施設サービス費、食費、居住費が従前よりもかなり安くなります。
人によっては月5万近く安くなることもあります。
年間にすれば60万です。
これはデカいです。
また、親が施設に入所していなくても十分メリットはあります。
高齢者なら必ず、「介護保険料」と「後期高齢者医療保険料」を払っているはず。
これが年間合わせて5~6万は安くなります。
では、なぜ安くなるのか?
簡単に言いますと、介護保険料などは世帯の所得を合算して保険料やサービスの費用を決めているからです。
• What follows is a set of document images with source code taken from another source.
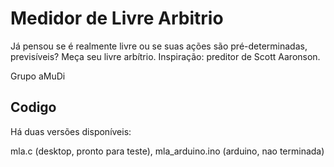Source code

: # Medidor de Livre Arbitrio

Já pensou se é realmente livre ou se suas ações são pré-determinadas, previsíveis?
Meça seu livre arbítrio. Inspiração: preditor de Scott Aaronson.

Grupo aMuDi

## Codigo

Há duas versões disponíveis: 

mla.c (desktop, pronto para teste), 
mla_arduino.ino (arduino, nao terminada)
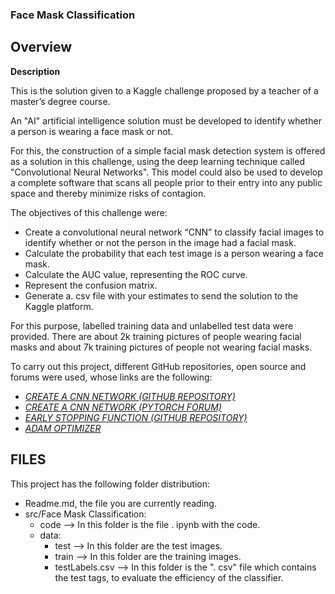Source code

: ### Face Mask Classification

## Overview

**Description**

This is the solution given to a Kaggle challenge proposed by a teacher of a master’s degree course.

An "AI" artificial intelligence solution must be developed to identify whether a person is wearing a face mask or not.

For this, the construction of a simple facial mask detection system is offered as a solution in this challenge, using the deep learning technique called "Convolutional Neural Networks". This model could also be used to develop a complete software that scans all people prior to their entry into any public space and thereby minimize risks of contagion.

The objectives of this challenge were:
   * Create a convolutional neural network “CNN” to classify facial images to identify whether or not the person in the image had a facial mask. 
   * Calculate the probability that each test image is a person wearing a face mask.
   * Calculate the AUC value, representing the ROC curve. 
   * Represent the confusion matrix. 
   * Generate a. csv file with your estimates to send the solution to the Kaggle platform.

For this purpose, labelled training data and unlabelled test data were provided. 
There are about 2k training pictures of people wearing facial masks and about 7k training pictures of people not wearing facial masks.


To carry out this project, different GitHub repositories, open source and forums were used, whose links are the following:
  * [*CREATE A CNN NETWORK (GITHUB REPOSITORY)*](https://github.com/mk-gurucharan/Face-Mask-Detection/) 
  * [*CREATE A CNN NETWORK (PYTORCH FORUM)*](https://pytorch.org/docs/stable/generated/torch.nn.Conv2d.html)
  * [*EARLY STOPPING FUNCTION (GITHUB REPOSITORY)*](https://github.com/Bjarten/early-stopping-pytorch)
  * [*ADAM OPTIMIZER*](https://medium.com/@Biboswan98/optim-adam-vs-optim-sgd-lets-dive-in-8dbf1890fbdc)



## FILES
This project has the following folder distribution: 
  * Readme.md, the file you are currently reading.
  * src/Face Mask Classification: 
      * code --> In this folder is the file . ipynb with the code.
      * data:
        * test --> In this folder are the test images.
        * train --> In this folder are the training images.
        * testLabels.csv --> In this folder is the ". csv" file which contains the test tags, to evaluate the efficiency of the classifier.
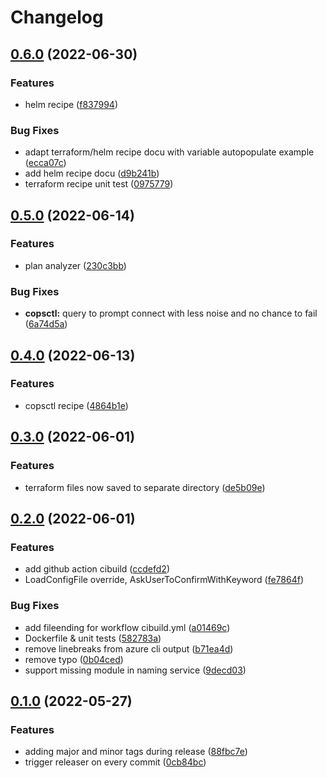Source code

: # Changelog

## [0.6.0](https://github.com/conplementAG/cops-hq/compare/v0.5.0...v0.6.0) (2022-06-30)


### Features

* helm recipe ([f837994](https://github.com/conplementAG/cops-hq/commit/f837994ab6cfd6f8e6117439e607a0e2f9e01dba))


### Bug Fixes

* adapt terraform/helm recipe docu with variable autopopulate example ([ecca07c](https://github.com/conplementAG/cops-hq/commit/ecca07c43ae3fe538f2482a6565e41e6baf699b4))
* add helm recipe docu ([d9b241b](https://github.com/conplementAG/cops-hq/commit/d9b241b2839c924e0c2a737333429bd6fe91f4d6))
* terraform recipe unit test ([0975779](https://github.com/conplementAG/cops-hq/commit/0975779a78053f1c173b3812c8212607c47e3e51))

## [0.5.0](https://github.com/conplementAG/cops-hq/compare/v0.4.0...v0.5.0) (2022-06-14)


### Features

* plan analyzer ([230c3bb](https://github.com/conplementAG/cops-hq/commit/230c3bbdc61da55d369cf41052e7b08d938bc5e9))


### Bug Fixes

* **copsctl:** query to prompt connect with less noise and no chance to fail ([6a74d5a](https://github.com/conplementAG/cops-hq/commit/6a74d5a92f2f168237b9e7d84901dd735c2f6824))

## [0.4.0](https://github.com/conplementAG/cops-hq/compare/v0.3.0...v0.4.0) (2022-06-13)


### Features

* copsctl recipe ([4864b1e](https://github.com/conplementAG/cops-hq/commit/4864b1ee765a8747b925f09f3c7b5b353a3bacc0))

## [0.3.0](https://github.com/conplementAG/cops-hq/compare/v0.2.0...v0.3.0) (2022-06-01)


### Features

* terraform files now saved to separate directory ([de5b09e](https://github.com/conplementAG/cops-hq/commit/de5b09e2cdd637ec47cf33bba5869a4f5ada35f4))

## [0.2.0](https://github.com/conplementAG/cops-hq/compare/v0.1.0...v0.2.0) (2022-06-01)


### Features

* add github action cibuild ([ccdefd2](https://github.com/conplementAG/cops-hq/commit/ccdefd2b9a50d39d4bd5f50dd50af0dcca021858))
* LoadConfigFile override, AskUserToConfirmWithKeyword ([fe7864f](https://github.com/conplementAG/cops-hq/commit/fe7864f7522348ab1a11a37722e41d16f7a8b335))


### Bug Fixes

* add fileending for workflow cibuild.yml ([a01469c](https://github.com/conplementAG/cops-hq/commit/a01469c1c57460d323bd724d21c3b5b502bcd272))
* Dockerfile & unit tests ([582783a](https://github.com/conplementAG/cops-hq/commit/582783a44ee27fbfa6024519cee5f4c549aa8f48))
* remove linebreaks from azure cli output ([b71ea4d](https://github.com/conplementAG/cops-hq/commit/b71ea4d95638d168a9a3875db57bcc5f65ff471b))
* remove typo ([0b04ced](https://github.com/conplementAG/cops-hq/commit/0b04ced91cebe2d58e3d5195b243f1550c6d231a))
* support missing module in naming service ([9decd03](https://github.com/conplementAG/cops-hq/commit/9decd03c29db36b78c7594418128ca681f296691))

## [0.1.0](https://github.com/conplementAG/cops-hq/compare/v0.0.3...v0.1.0) (2022-05-27)


### Features

* adding major and minor tags during release ([88fbc7e](https://github.com/conplementAG/cops-hq/commit/88fbc7e98acddaf53779162b7a9467b5b3eea1e1))
* trigger releaser on every commit ([0cb84bc](https://github.com/conplementAG/cops-hq/commit/0cb84bce17ed06dac3d39dd0d9144426d213eac6))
今の国の制度では、「世帯全体で稼ぎがあるなら優遇せず、世帯全体の稼ぎが少ないなら優遇しましょう」となっています。
そして、その世帯判定は”住民票上の世帯”で行われます。
なので、ただ単に書類上で世帯分離の手続きをすれば、優遇される世帯に早変わりするということなのです。
なお、優遇を受けるために別途、世帯分離の手続き後に役所の各担当課で手続きが必要となるものもあります。
こういうメリットは大抵、役所の方からは教えてくれませんので、こちらで調べて積極的に動かないといけません。
まさに知っている人だけが得をしているのです。
メリットがあればデメリットも
- 74才以下なら国民健康保険料が増える可能性がある
- 高額療養費の世帯合算ができなくなる
- 職場によっては家族手当がもらえなくなる
簡単に挙げるとこんなデメリットがあります。
しかし、高齢の親を世帯分離する場合は大抵、メリットの方が大きくなります。
もし不安なら事前に専門家に相談してみると良いでしょう。
終わりに
こんな方法で優遇を受けるのは倫理的にいかがなものかという問題もあります。
しかし、国の制度がそうなっている限りは違法でも何でもありません。
この不況の世の中では、受けられるメリットは何でも受けておいた方が良いと考える人もたくさんいるはずです。
知らない人が馬鹿を見ているのです。
これを知って皆さんならどう行動するでしょうか。
(注)世帯分離は違法ではありませんが倫理的に問題だという意見もあります。世帯分離を行う場合にはご自身の判断と責任でお願いします。